WereCatf Member since:
2006-02-15

Allow me to create and use my own.


What's stopping you? I've been using my own ones for ages, you just accept the certificate in your browser and go on your merry way.

Reply Parent Score: 4

RE[2]: Comment by pcunite
by Soulbender on Fri 22nd Nov 2013 05:55 in reply to "RE: Comment by pcunite"
Soulbender Member since:
2005-08-18

I think he mean that if you use a self-signed certificate on your site all your visitors get the rather scary browser warning.

Reply Parent Score: 3

RE: Comment by pcunite
by Kroc on Fri 22nd Nov 2013 09:09 in reply to "Comment by pcunite"
Kroc Member since:
2005-11-10

This right here is one of the biggest bug bears I have.

Encryption != Identity.

Tying the trust of encryption to SSL CAs is the reason that even today most websites don't use HTTPS -- just broadcasting everything unencrypted over the web.

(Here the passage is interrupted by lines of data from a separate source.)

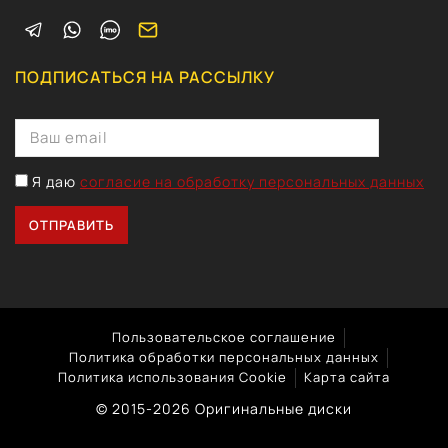
ПОДПИСАТЬСЯ НА РАССЫЛКУ
Я даю
согласие на обработку персональных данных
Пользовательское соглашение
Политика обработки персональных данных
Политика использования Cookie
Карта сайта
© 2015-2026 Оригинальные диски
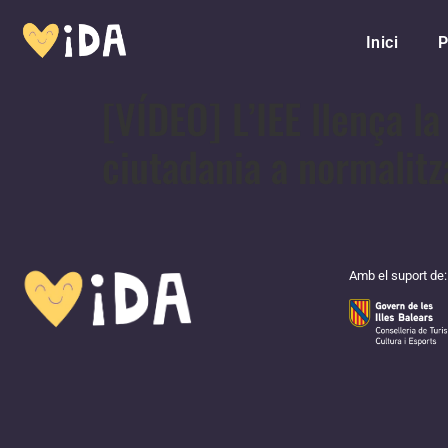
Inici
P
[VÍDEO] L’IEE llença la
ciutadania a normalitz
Amb el suport de:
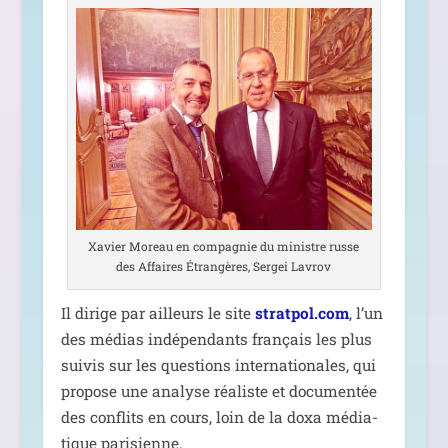
Xavier Moreau en com­pa­gnie du ministre russe
des Affaires Étrangères, Sergei Lavrov
Il dirige par ailleurs le site
stratpol.com
, l’un
des médias indé­pen­dants fran­çais les plus
sui­vis sur les ques­tions inter­na­tio­nales, qui
pro­pose une ana­lyse réa­liste et docu­men­tée
des conflits en cours, loin de la doxa média­
tique parisienne.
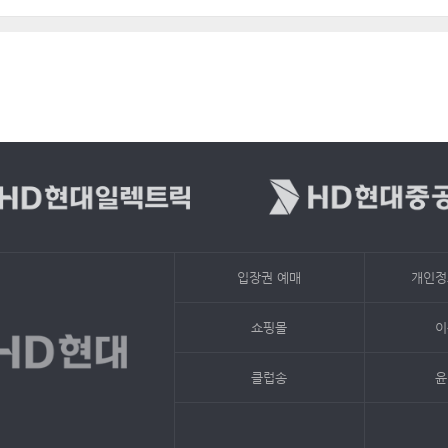
입장권 예매
개인정
쇼핑몰
이
클럽송
윤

The browser vendors too should be blamed. Had Firefox allowed 'untrusted' certificates in the beginning then HTTPS would be standard and on by default for all servers, everywhere. This is not a security problem -- trustworthiness of the host (identity) is the responsibility of ECV certificates and the like, but that shouldn't force everybody else to have to run on HTTP!

Reply Parent Score: 3

RE[2]: Comment by pcunite
by moondevil on Fri 22nd Nov 2013 12:15 in reply to "RE: Comment by pcunite"
moondevil Member since:
2005-07-08

If you accept untrusted certificates, it makes SSL useless to prevent man-in-the-middle attacks.

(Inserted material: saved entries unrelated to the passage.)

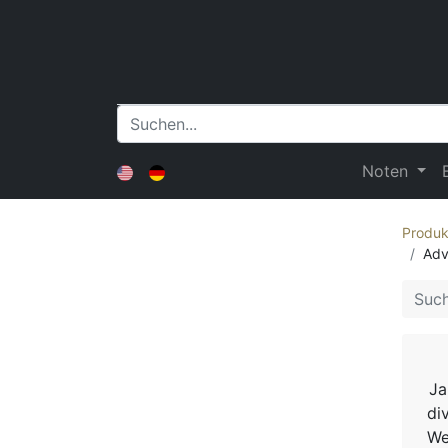
Noten
Produk
Adv
Ja
di
We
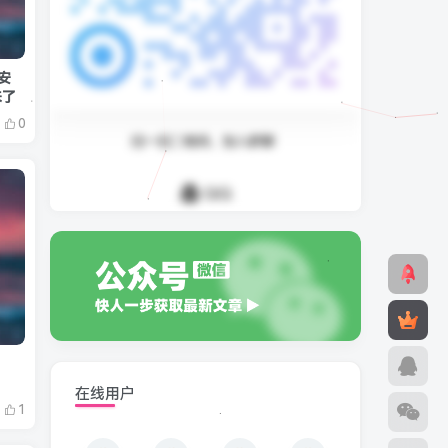
安
来了
0
在线用户
1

You can still do them with trusted certificates, but with untrusted ones it is a piece of cake.

Reply Parent Score: 3

RE[2]: Comment by pcunite
by Lennie on Sat 23rd Nov 2013 09:28 in reply to "RE: Comment by pcunite"
Lennie Member since:
2007-09-22

Actually, there are multiple reasons:

There is the one you mentioned:
- certs signing takes time, knowledge and effort to get done. Certs are actually already free (!) or cheap (10 euros). You don't pay for the cert. You pay for that time and effort to talk to a CA.

But don't dismiss:
- SNI for HTTPS, no support in all browsers for virtual hostnames like for HTTP, so you need an IP-address per website (think about how we are running out of IPv4-addresses and the administrative overhead of configuring the server). Here you pay for configuration overhead and an IPv4-address.

Support for DNSSEC/DANE and SNI in browsers would help here.

Edited 2013-11-23 09:28 UTC

Reply Parent Score: 4

RE[2]: Comment by pcunite
by Alfman on Sun 24th Nov 2013 16:16 in reply to "RE: Comment by pcunite"
Alfman Member since:
2011-01-28

Kroc,

"The browser vendors too should be blamed. Had Firefox allowed 'untrusted' certificates in the beginning then HTTPS would be standard and on by default for all servers, everywhere."

You are right. Mozilla has a long history of handling HTTPs certificates very poorly (starting with FFv3 they made unpopular changes I recall when they shifted policy from warning the user about unrecognized certificates to blocking the user completely). Their terrible support for self signed certificates makes it a continuous pain to use HTTPS on embedded devices (where the CA model is completely broken anyways) and even for websites where we cannot justify buying certs.

From a policy point of view, HTTPS connections to unverified peers is not less secure than plain HTTP, and would have the additional benefit of defeating passive surveillance techniques. Unfortunately, HTTPS implementations such as mozilla's have precluded the possibility of enabling HTTPS _everywhere_, consequently many websites that would have enabled HTTPS are left using plain text HTTP, and we're all much worse off given the widespread instances wiretapping.